News10NBC’s Deanna Dewberry has been following Rochester’s housing crisis for more than a year. The vote was significant, but there are many more steps before rent control could be a reality in Rochester.

“A resolution relating to the consideration of a new rental vacancy study. All in favor please say aye. Any opposed? Motion carries,” the council announced, followed by applause. The City Council doesn’t usually applaud after the passage of a resolution, but this one was hard-fought by housing advocates.

Back in January, with a wind chill of zero, renters rights groups were joined by some city council members calling for a new vacancy study. That’s because state law mandates that cities must have a vacancy rate of less than 5% for the city to consider rent control measures, and a study is needed to determine that.

“Housing is a human right.

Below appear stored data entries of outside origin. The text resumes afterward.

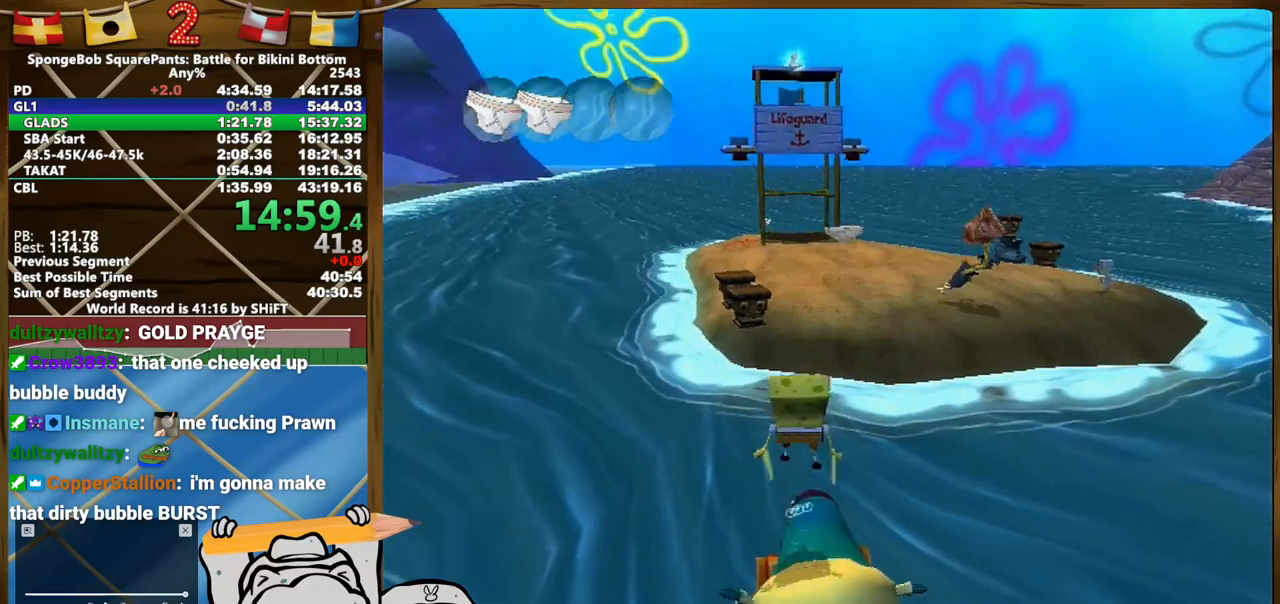
{"buttons": [], "left_stick": "up-left", "right_stick": "center", "button_events": []}
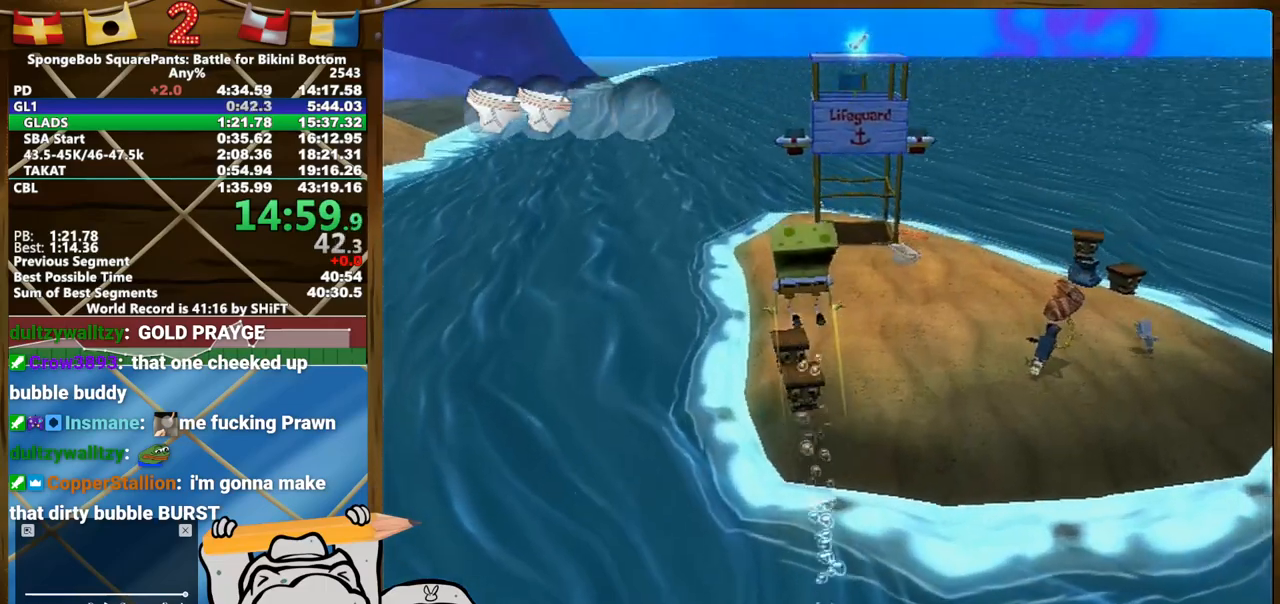
{"buttons": [], "left_stick": "up", "right_stick": "center", "button_events": []}
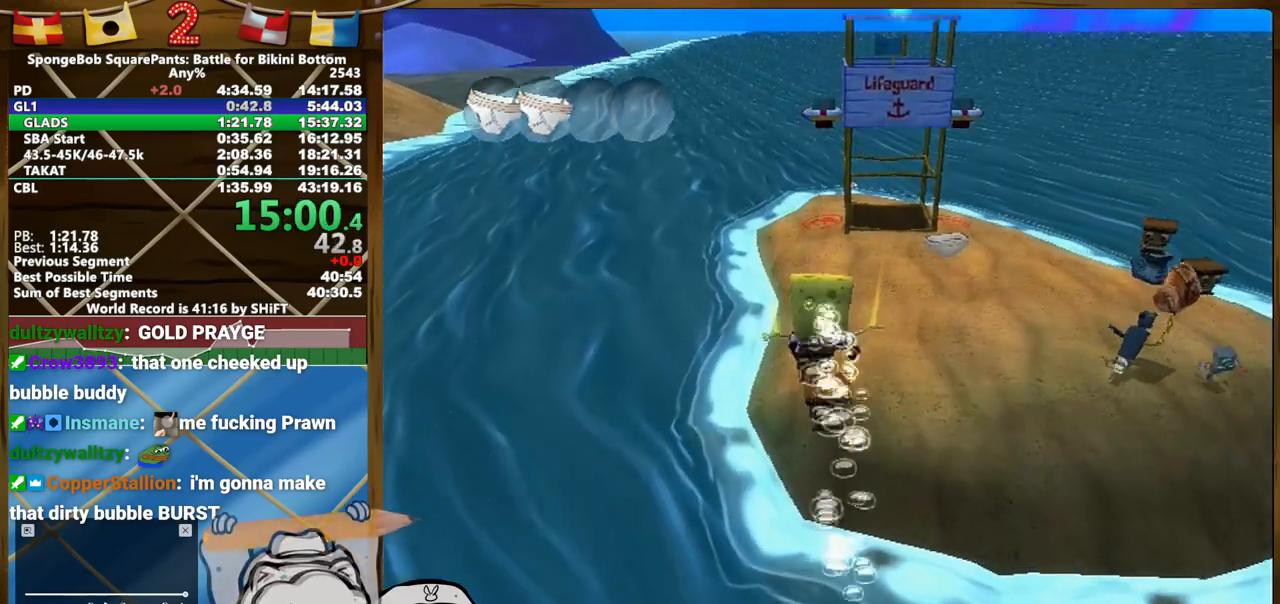
{"buttons": [], "left_stick": "up", "right_stick": "center", "button_events": []}
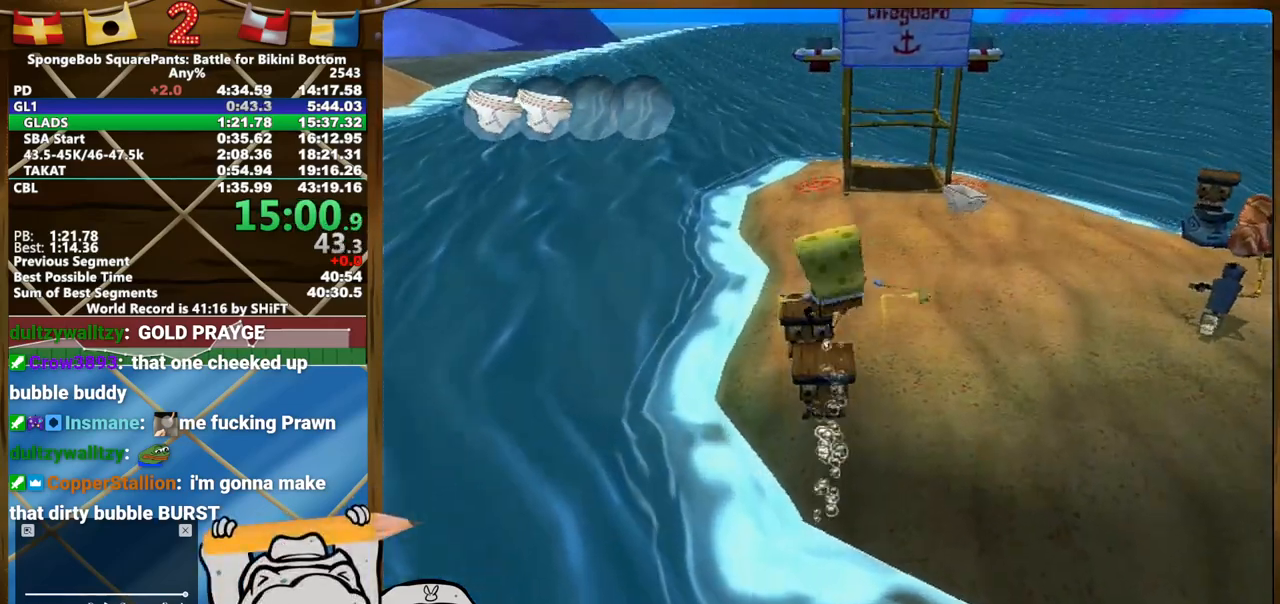
{"buttons": [], "left_stick": "up", "right_stick": "center", "button_events": []}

Housing is a human right!” advocates chanted.

Interestingly, the city has already taken bold action once before. It paid $40,000 for a vacancy study in 2019 that indicated a vacancy rate of 9%. But only 37% of landlords responded to the survey, hardly enough, advocates say, to get an accurate vacancy count. So they called for a do-over.

“Rent increases got to go,” protesters chanted.

If the new study indicates Rochester qualifies for rent control, rent increases could be capped in buildings built before 1974 with more than six units.

For example, according to the U.S. Department of Housing and Urban Development, the fair market rent for a one-bedroom in Rochester last year was $950. This year it’s $1,050. That’s an increase of just over 10.5%. But if Rochester qualifies for and opts in to rent control protections, 2023’s rent of $950 would have been capped at the five-year average of a city’s rent guidelines board or 7.5%, whichever is lower. So this year, the increase would be capped at about $1,021, almost $350 a year less than current market rates.

But the vote at this City Council meeting only authorized consideration of a vacancy study. The ball now lands squarely in the mayor’s court to come up with a proposal.

The mayor’s staff now has a lot of work to do. In addition to coming up with a proposal, that study will have to be funded. The mayor’s staff will come up with those numbers, and the City Council will hold a vote.

As far as that vacancy study goes, there’s a new state law requiring landlords to participate or risk a $1,000 fine.